Rezidor plans to build the Cerruti hotels in “new and up and coming areas of dynamic new cities” with the first to be opened in Brussels in spring 2004. The size will range from 120 to 175 rooms, while the restaurants, to be named Cerruti Cafés, wil
l “play central roles” in creating a point of difference from competitors. In contrast, the first Bulgari Hotel will have 52 rooms and a 200 sq ft presidential suite. The pricing will be premium.
Observers may wonder about the timing of these launches, but hotel development has a long lead-time and the current economic slump should be over when the doors open. “The question is, are there enough high-value customers around to sustain these properties?” says Felton. But she points out that in prosperous times people trade up and the well-heeled West has an ever-growing appetite for travel and indulgence.

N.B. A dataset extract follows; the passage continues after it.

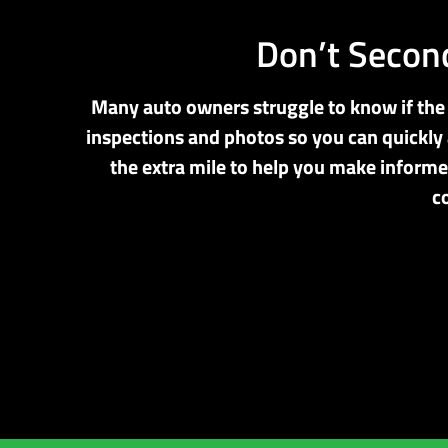
Don’t Second
Many auto owners struggle to know if the r
inspections and photos so you can quickly 
the extra mile to help you make informe
c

Whether luxury goods should extend their brand into the hotel sector is another issue. When Bulgari made its announcement, one analyst at Morgan Stanley Dean Witter in the US said that the “Bulgari shares will be penalised by this new operation” – and they were, dropping 5.26 per cent immediately after the announcement. Observers say while luxury brands can extend into traditional products such as accessories or leather goods, hotels may be a step too far.
But Interbrand chairman Rita Clifton says that the fit should work and the fashion brands are trying to cushion themselves from a downturn in their industry, which traditionally suffers from fickle public taste and the economic cycle.
“It also gives you the chance to bring to life the brand experience in a completely different way.” She points out that Cerruti and Bulgari will have strong control of how the brand is experienced, from service and fittings to the livery and foyers. For the upscale hotels it is just a further extension of the boutique retail outlets.
Tarrant points out that in some ways “We are turning the clock back 50 or 100 years to when hotels used to be fashion icons, but the difference now is that major corporations are behind it.”
Publicly listed hotels will have to move fast to take advantage of the trend for lifestyle hotels. But shareholders tend to be interested only in short-term gains and are unlikely to have the patience for such a long-term and costly venture. Instead, the groups may find some respite from the stock market if, like Travelodge, which was bought by Permira last year, they are taken private. Then they will have the freedom to make a decision as to whether the lifestyle sector is a potential income source that should be developed.